“Success is stumbling from failure to failure with no loss of enthusiasm.” - Winston Churchill
Reusable rockets were more of an economic issue, is there enough demand for economic viability. That was always going to be the real magic. I think that is still an open question but it at least appears plausible.
It just doesn't seem very practical, basically you'd need to transport freight to places with no access to sea/roads or rails and can't fit it on an airplane. Is there a lot of demand for this? Also presumably such areas would have harsh and unpredictable weather..
> Success is stumbling from failure to failure with no loss of enthusiasm
Survivor bias? For every case of it working out there are many more of people wasting time and enthusiasm on something that's a dead end (and this was the general consensus for the past 80 years or so)

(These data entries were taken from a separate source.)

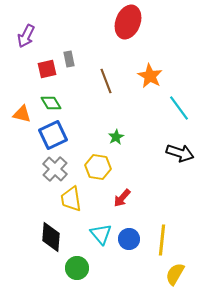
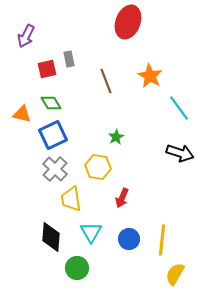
red arrow: rotated 18 degrees counterclockwise
cyan triangle: moved 10 px left, 2 px up; rotated 10 degrees clockwise
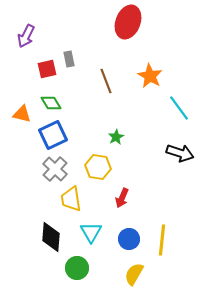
yellow semicircle: moved 41 px left
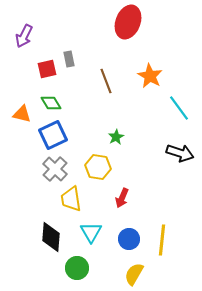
purple arrow: moved 2 px left
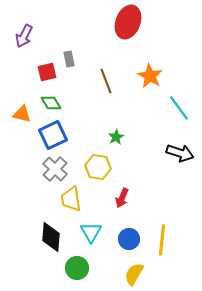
red square: moved 3 px down
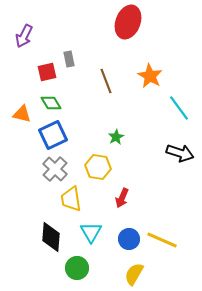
yellow line: rotated 72 degrees counterclockwise
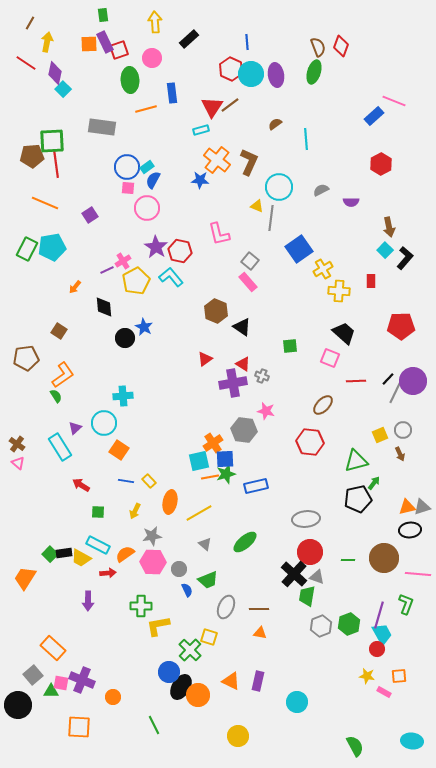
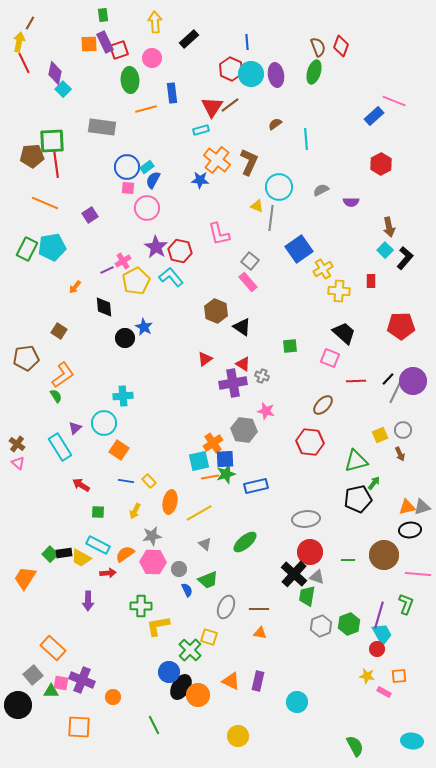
yellow arrow at (47, 42): moved 28 px left
red line at (26, 63): moved 2 px left; rotated 30 degrees clockwise
brown circle at (384, 558): moved 3 px up
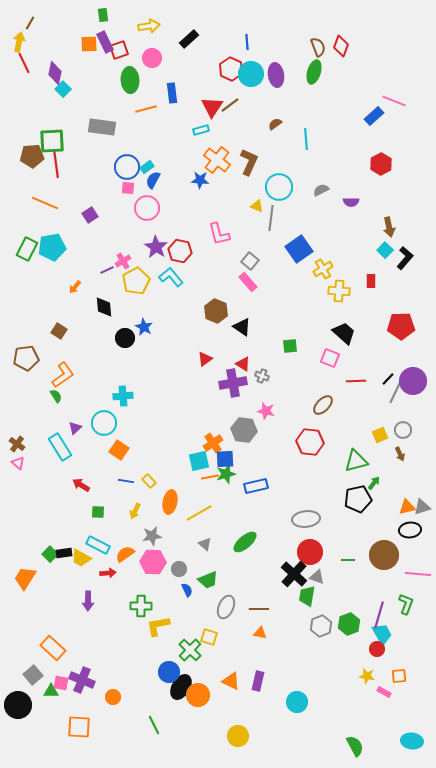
yellow arrow at (155, 22): moved 6 px left, 4 px down; rotated 85 degrees clockwise
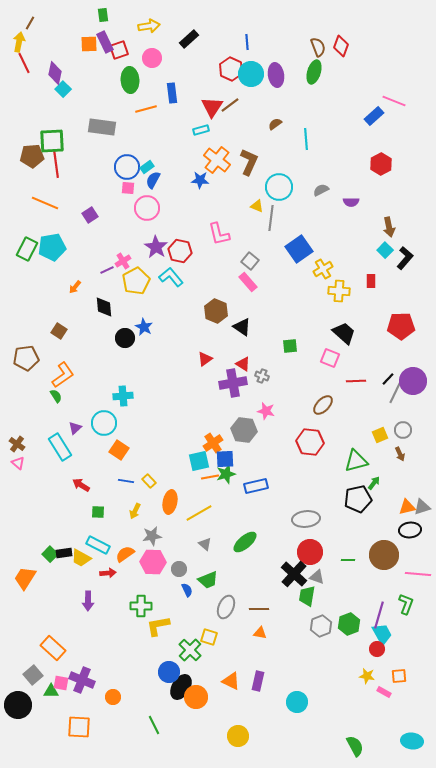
orange circle at (198, 695): moved 2 px left, 2 px down
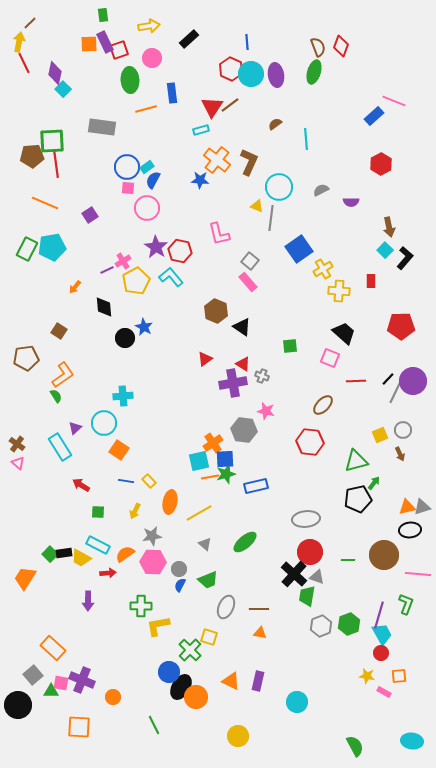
brown line at (30, 23): rotated 16 degrees clockwise
blue semicircle at (187, 590): moved 7 px left, 5 px up; rotated 128 degrees counterclockwise
red circle at (377, 649): moved 4 px right, 4 px down
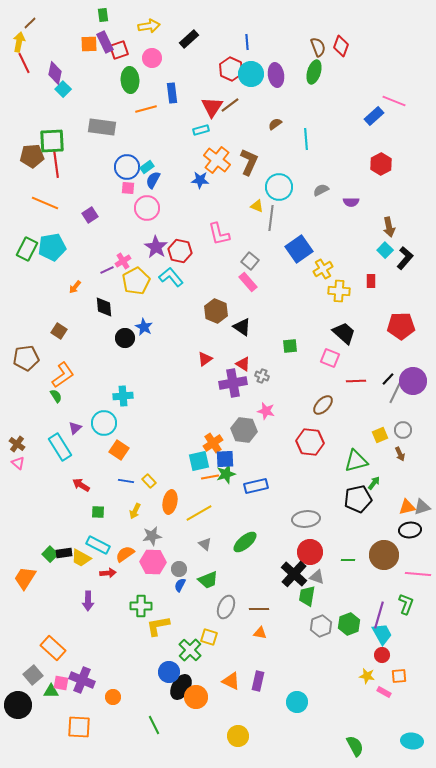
red circle at (381, 653): moved 1 px right, 2 px down
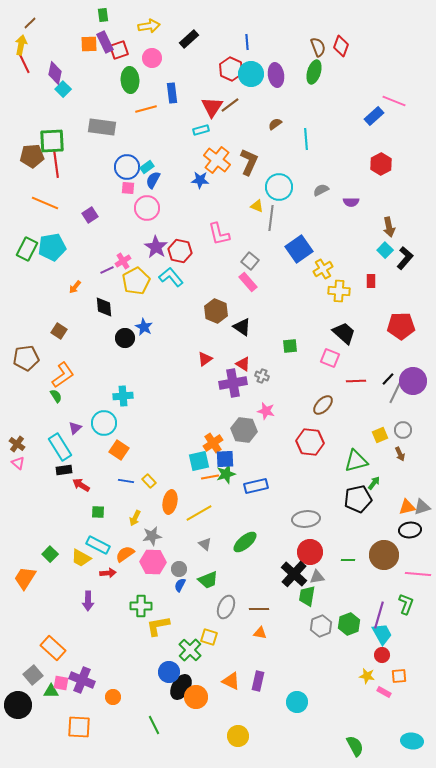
yellow arrow at (19, 42): moved 2 px right, 3 px down
yellow arrow at (135, 511): moved 7 px down
black rectangle at (64, 553): moved 83 px up
gray triangle at (317, 577): rotated 28 degrees counterclockwise
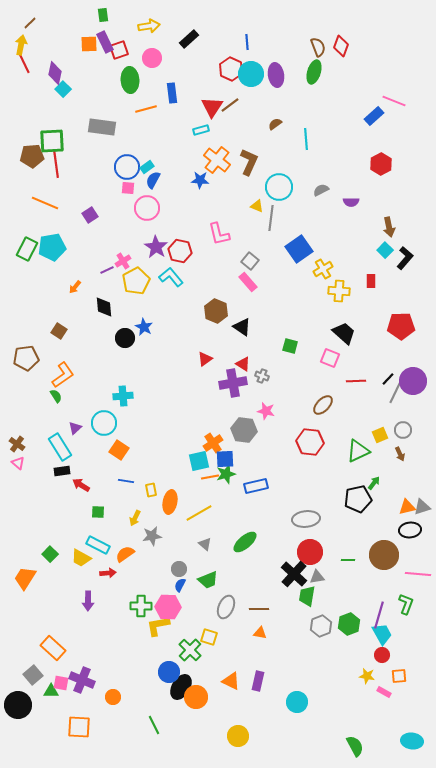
green square at (290, 346): rotated 21 degrees clockwise
green triangle at (356, 461): moved 2 px right, 10 px up; rotated 10 degrees counterclockwise
black rectangle at (64, 470): moved 2 px left, 1 px down
yellow rectangle at (149, 481): moved 2 px right, 9 px down; rotated 32 degrees clockwise
pink hexagon at (153, 562): moved 15 px right, 45 px down
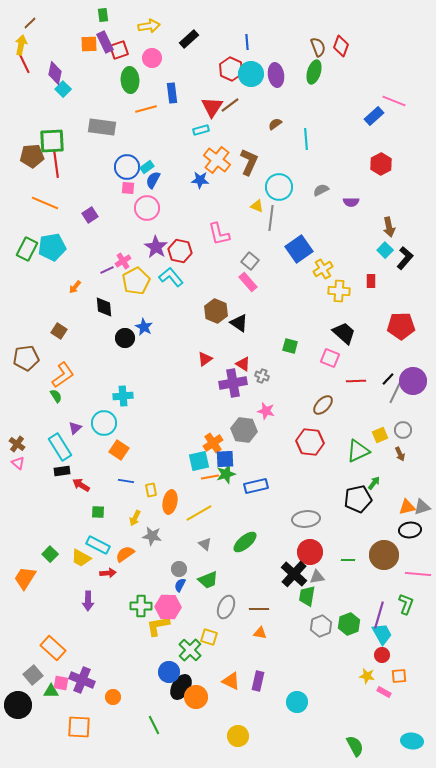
black triangle at (242, 327): moved 3 px left, 4 px up
gray star at (152, 536): rotated 18 degrees clockwise
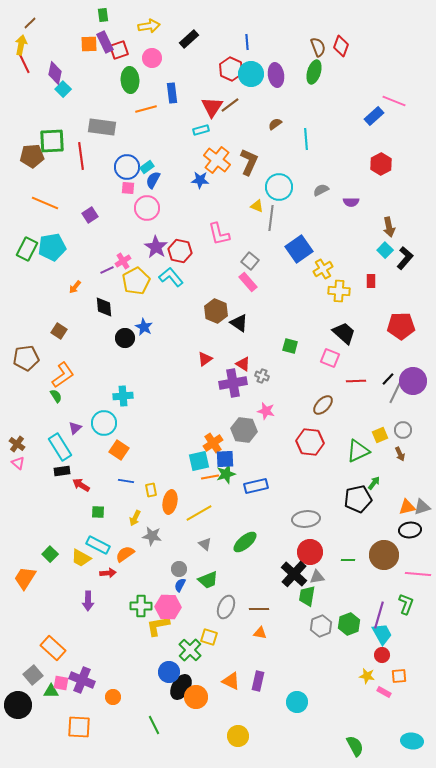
red line at (56, 164): moved 25 px right, 8 px up
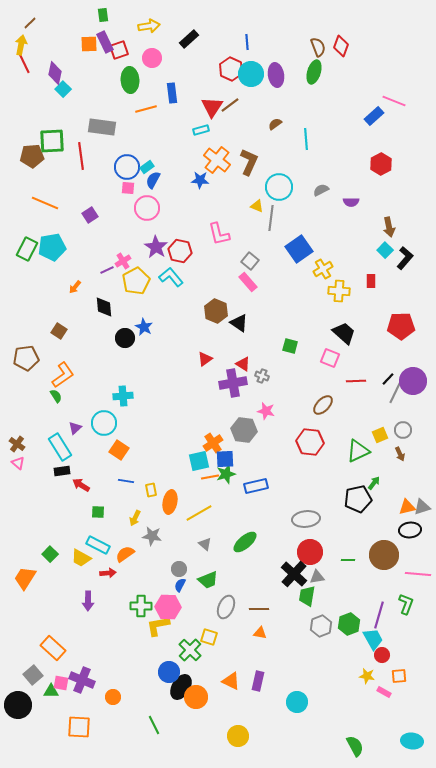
cyan trapezoid at (382, 634): moved 9 px left, 5 px down
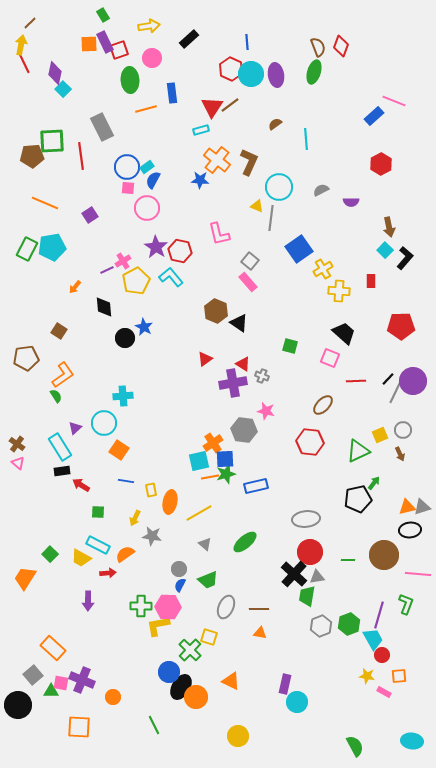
green rectangle at (103, 15): rotated 24 degrees counterclockwise
gray rectangle at (102, 127): rotated 56 degrees clockwise
purple rectangle at (258, 681): moved 27 px right, 3 px down
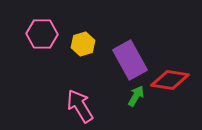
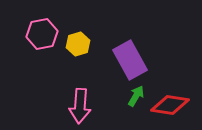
pink hexagon: rotated 12 degrees counterclockwise
yellow hexagon: moved 5 px left
red diamond: moved 25 px down
pink arrow: rotated 144 degrees counterclockwise
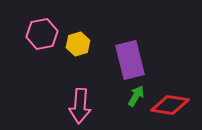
purple rectangle: rotated 15 degrees clockwise
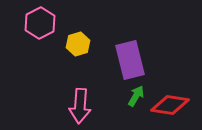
pink hexagon: moved 2 px left, 11 px up; rotated 16 degrees counterclockwise
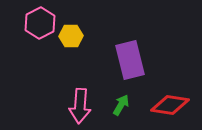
yellow hexagon: moved 7 px left, 8 px up; rotated 15 degrees clockwise
green arrow: moved 15 px left, 9 px down
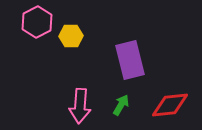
pink hexagon: moved 3 px left, 1 px up
red diamond: rotated 15 degrees counterclockwise
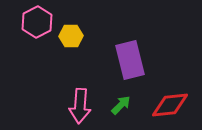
green arrow: rotated 15 degrees clockwise
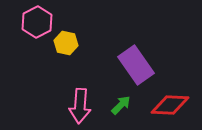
yellow hexagon: moved 5 px left, 7 px down; rotated 15 degrees clockwise
purple rectangle: moved 6 px right, 5 px down; rotated 21 degrees counterclockwise
red diamond: rotated 9 degrees clockwise
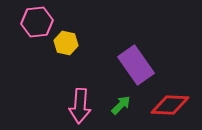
pink hexagon: rotated 20 degrees clockwise
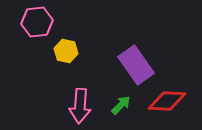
yellow hexagon: moved 8 px down
red diamond: moved 3 px left, 4 px up
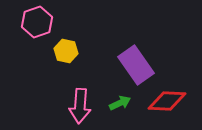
pink hexagon: rotated 12 degrees counterclockwise
green arrow: moved 1 px left, 2 px up; rotated 20 degrees clockwise
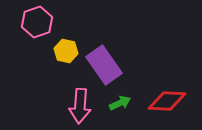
purple rectangle: moved 32 px left
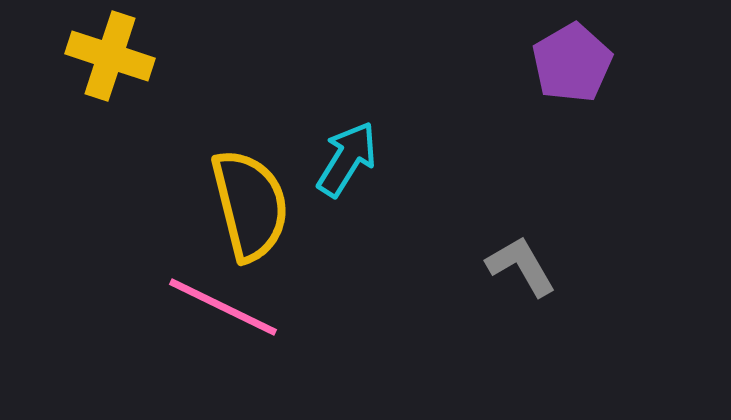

The challenge is fitting the engineering required into the revenue that could be expected from those tiny markets It's tempting to characteristize turbine blade delivery as bigger than tiny, but compared to commodity transport like shuttling containers between China and the rest of the world that's still tiny.
Hyperloop (and vacuum train systems for the ~100 years they were called that before the Musk rebrand) had physics problems, and no matter how hard anyone tried, they were guaranteed to run into them. Cargo airships also have a physics problem that make them absurdly expensive and risky to put cargo on. In both cases, this is an idea that is 100 years old and where the physics has been studied. This time is not different unless you have solid reasoning.
Contrast that with rockets, to use another Musk example: Rockets are well within the bounds of physics, but a hard engineering problem. Landing a rocket propulsively was also known to be an "impossible" engineering challenge that was first demonstrated in the 1990's (with too low reliability).
If they can't do that, at least they could be competitive.
That is not a winning combination for putting any kind of freight carrying out of business. The main reason people use air freight today is to get something from one continent to another in 24 hours. Airships will never do that.
No it wasn't. It was done many times in the 60s and 70s — e.g. all the moon landings.